House passes two bills to federally legalize abortion

Key provisions in the bill are that there can be no restrictions on abortion prior to fetal viability, and that after viability the practice must still be legal.


The US House of Representatives on Friday passed two bills to federally legalize abortion in a response to states which have banned or limited the practice after Roe v. Wade was overturned. Last month, the US Supreme Court ruled in Dobbs v. Jackson Women's Health to reverse the 1973 decision in Roe v. Wade and handed abortion regulation back to state legislatures.

The Women’s Health Protection Act seeks to ensure that women will be able to have abortions through all nine months of pregnancy nationwide. A similar act was unable to clear the Senate back in May, or in February.

Key provisions in the bill are that there can be no restrictions on abortion prior to fetal viability, and that after viability the practice must still be legal. The bill reads:

There shall be no "prohibition on abortion at any point or points in time prior to fetal viability, including a prohibition or restriction on a particular abortion procedure," and no "prohibition on abortion after fetal viability when, in the good-faith medical judgment of the treating health care provider, continuation of the pregnancy would pose a risk to the pregnant patient’s life or health."

It passed in a 219-210 vote, clearing the House for a second time in the past year. The lower chamber already approved the measure in September, but it was blocked in the Senate twice.

Texas Rep. Henry Cuellar of Texas, where there is a ban on abortion after 6 weeks, was the only Democrat to vote against the bill, which was opposed by all Republicans present.

The proposed legislation will likely face a fight in the Senate, where both Senate Republicans and Democratic Sen. Joe Manchin blocked the bill in February and May.

The Ensuring Access to Abortion Act also passed the House in a 223-205 vote. It protects women who travel to another state to receive an abortion if abortion illegal in their home state. In states where abortion is lawful, the bill would make it illegal for facilities to limit access to the medical procedure for individuals who arrived from out of state.
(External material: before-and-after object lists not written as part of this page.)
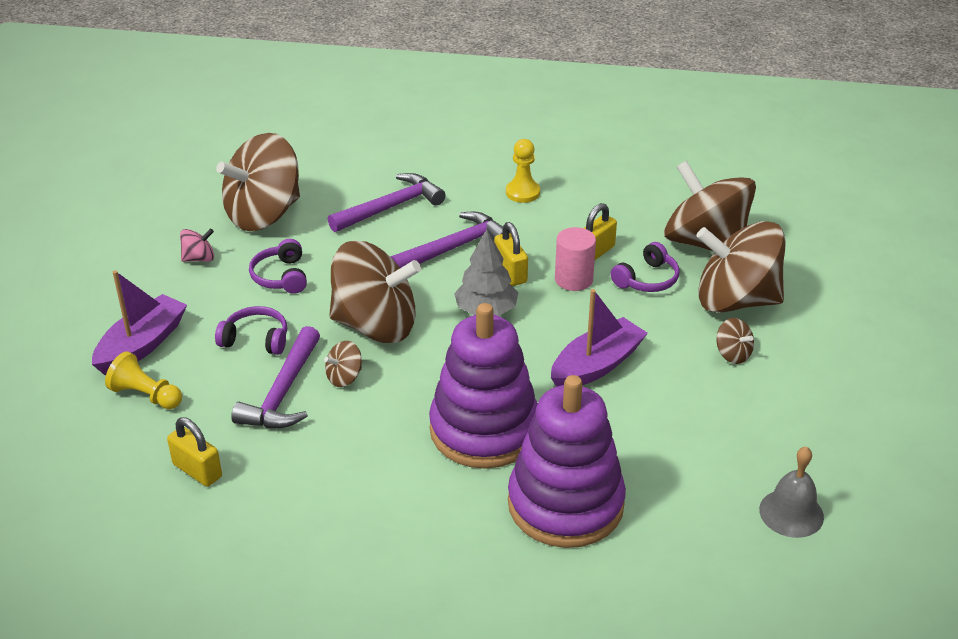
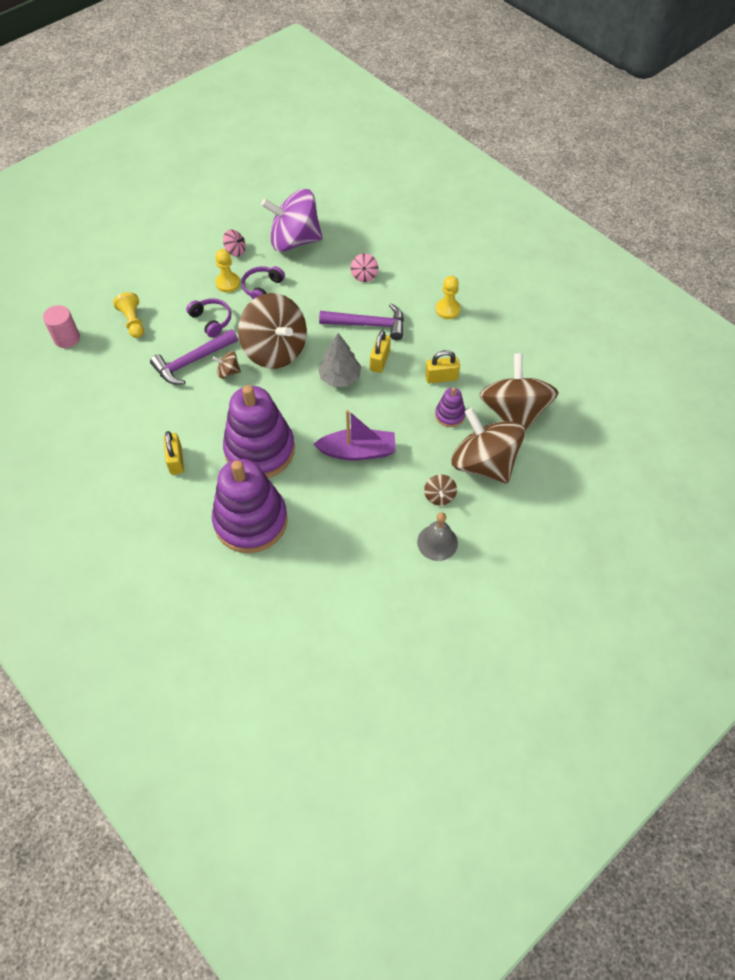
camera: 40 degrees right, 20 degrees up
purple boat [92,270,187,375] -> none
yellow padlock [167,417,222,487] -> yellow padlock moved to [163,431,184,475]
brown spinning top [216,133,300,231] -> purple spinning top [261,189,323,252]
purple hammer [328,173,446,232] -> pink spinning top [351,253,379,282]
pink cylinder [555,227,596,291] -> pink cylinder moved to [43,305,80,348]
purple headphones [611,242,680,292] -> purple stacking toy [435,387,466,427]
grey bell [759,446,824,538] -> grey bell moved to [417,512,458,561]
none -> yellow pawn [215,249,240,293]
GOP lawmakers Reps. Adam Kinzinger, Brian Fitzpatrick, and Fred Upton supported the measure, as did Cuellar.

Montana, where abortion is legal, has had clinics begin to deny services to women from out-of-state, due to fears over criminal liability in those states. Other states have attempted to restrict women's right to travel if it is to seek abortion elsewhere.

The legislation also includes a provision to protect those who assist women in receiving an abortion in a state where they do not reside. It shields the state-to-state transportation of abortion drugs that have received approval from the Food and Drug Administration.

Republican leadership recommended members of the GOP conference vote against both bills, a GOP congressional aide told the Hill.

During debate on the House floor Friday, Democratic Rep. Judy Chu said the Women’s Health Protection Act, which she sponsored, will help preserve protections in Roe.

"It ensures in federal law the right to abortion care for every woman in every state and ensures states may not erode that right," she said.

"You will hear Republicans say our bill goes too far, but that’s simply not true. Our bill preserves the protections of Roe that we’ve lived with for 50 years, affirmed through decades of subsequent court decisions," she said.